━━━ EXCERPTED RECORDS
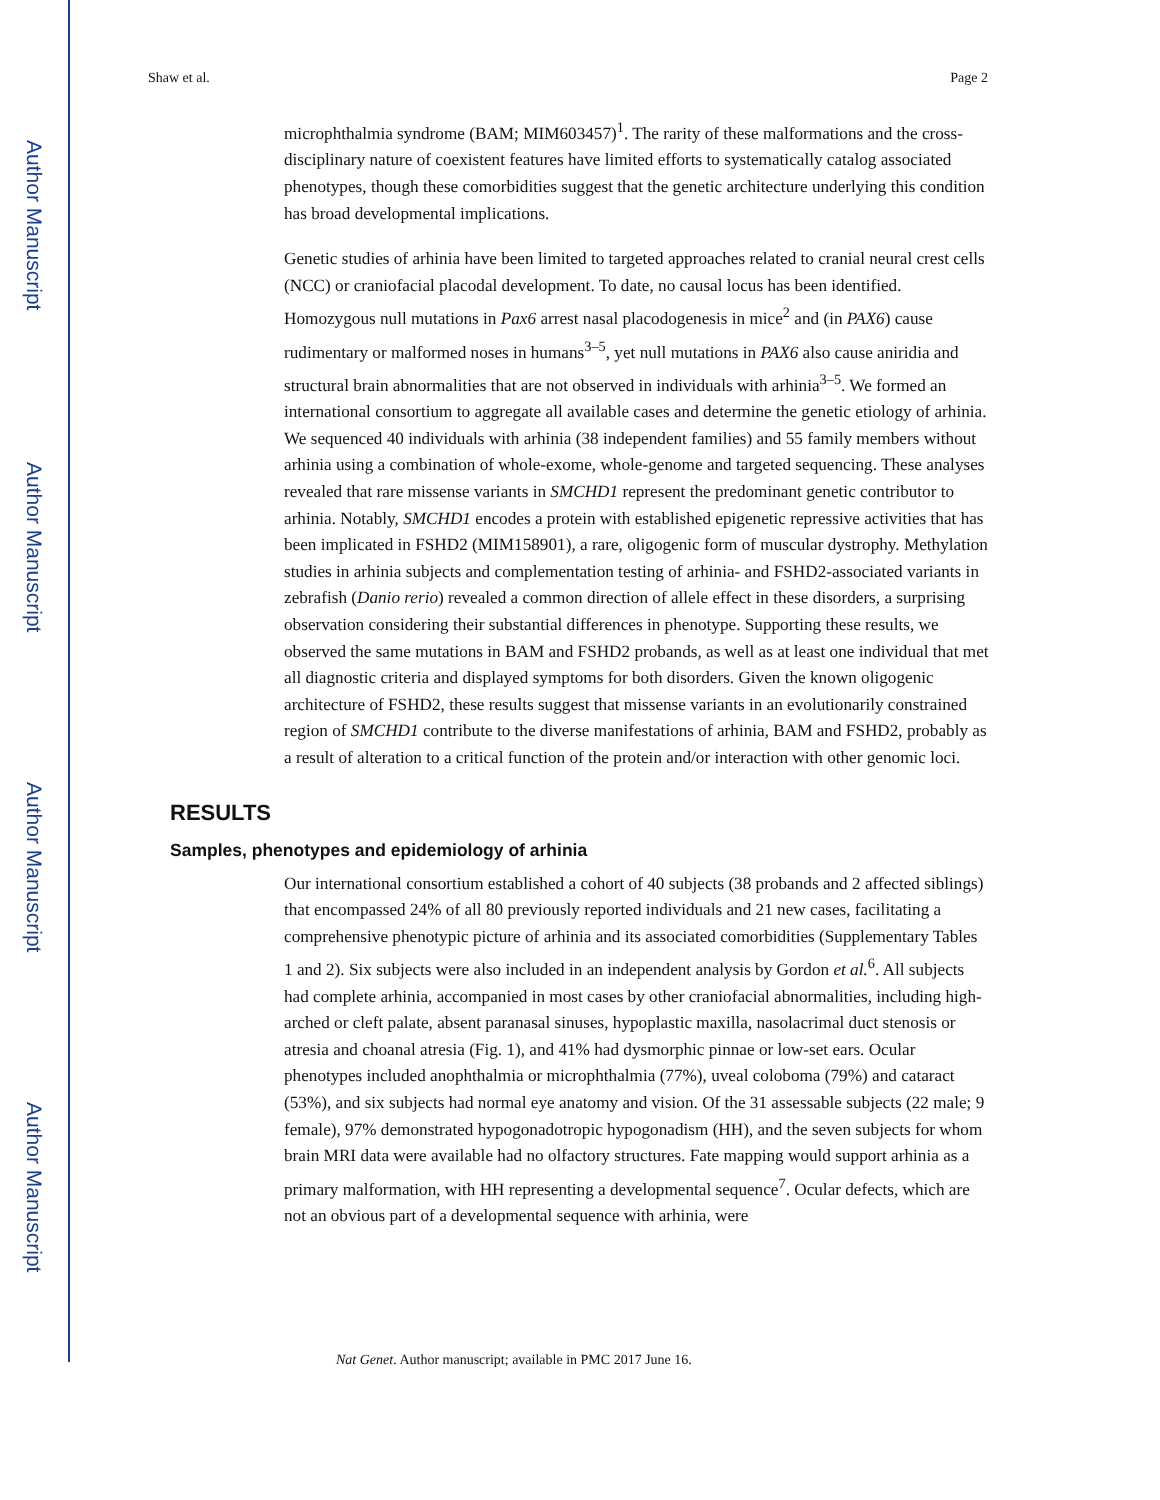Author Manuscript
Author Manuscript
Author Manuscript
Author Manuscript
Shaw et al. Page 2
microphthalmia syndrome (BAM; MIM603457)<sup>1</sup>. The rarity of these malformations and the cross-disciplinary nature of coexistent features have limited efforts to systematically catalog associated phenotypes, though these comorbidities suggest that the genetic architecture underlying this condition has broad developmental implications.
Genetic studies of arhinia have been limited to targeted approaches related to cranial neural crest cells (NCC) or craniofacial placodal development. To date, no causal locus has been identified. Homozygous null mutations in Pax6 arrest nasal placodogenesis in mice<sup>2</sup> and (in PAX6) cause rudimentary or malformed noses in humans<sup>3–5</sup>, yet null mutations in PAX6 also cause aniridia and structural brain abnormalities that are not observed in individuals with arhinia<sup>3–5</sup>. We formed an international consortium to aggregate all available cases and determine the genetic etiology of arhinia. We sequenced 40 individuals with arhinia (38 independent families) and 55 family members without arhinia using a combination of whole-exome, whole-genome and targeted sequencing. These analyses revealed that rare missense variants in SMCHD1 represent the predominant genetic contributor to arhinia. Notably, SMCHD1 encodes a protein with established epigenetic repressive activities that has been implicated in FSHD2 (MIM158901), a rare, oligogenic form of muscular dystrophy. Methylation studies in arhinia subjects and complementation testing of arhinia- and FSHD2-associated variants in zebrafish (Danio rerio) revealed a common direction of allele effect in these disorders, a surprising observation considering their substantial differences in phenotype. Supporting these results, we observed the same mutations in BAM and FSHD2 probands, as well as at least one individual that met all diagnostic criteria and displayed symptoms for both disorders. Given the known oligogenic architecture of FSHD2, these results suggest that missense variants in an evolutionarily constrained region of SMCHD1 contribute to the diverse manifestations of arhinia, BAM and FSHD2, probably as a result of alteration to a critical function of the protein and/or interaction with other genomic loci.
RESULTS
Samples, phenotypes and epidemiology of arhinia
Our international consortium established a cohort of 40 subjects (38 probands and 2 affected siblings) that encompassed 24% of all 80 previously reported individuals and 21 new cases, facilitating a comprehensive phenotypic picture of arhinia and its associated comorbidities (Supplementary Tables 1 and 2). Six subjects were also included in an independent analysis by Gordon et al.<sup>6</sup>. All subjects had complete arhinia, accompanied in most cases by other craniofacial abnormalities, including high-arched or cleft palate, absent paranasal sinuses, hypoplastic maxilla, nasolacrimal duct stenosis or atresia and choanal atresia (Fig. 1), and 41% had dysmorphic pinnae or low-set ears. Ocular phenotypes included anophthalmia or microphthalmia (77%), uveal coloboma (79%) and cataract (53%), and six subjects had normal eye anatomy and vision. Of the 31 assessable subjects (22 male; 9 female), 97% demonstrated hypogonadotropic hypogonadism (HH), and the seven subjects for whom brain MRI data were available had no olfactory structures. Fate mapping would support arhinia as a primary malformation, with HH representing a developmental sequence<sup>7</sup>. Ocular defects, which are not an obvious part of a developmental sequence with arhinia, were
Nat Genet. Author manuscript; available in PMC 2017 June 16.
━━━━━━
→ **TASK DESCRIPTION**:
Each line from the first line of the data above through the one containing "microphthalmia syndrome (BAM;" must be set down exactly; the pictures must not be.

→ **ANSWER TO THIS EXERCISE**:
Author Manuscript
Author Manuscript
Author Manuscript
Author Manuscript
Shaw et al. Page 2
microphthalmia syndrome (BAM; MIM603457)<sup>1</sup>. The rarity of these malformations and the cross-disciplinary nature of coexistent features have limited efforts to systematically catalog associated phenotypes, though these comorbidities suggest that the genetic architecture underlying this condition has broad developmental implications.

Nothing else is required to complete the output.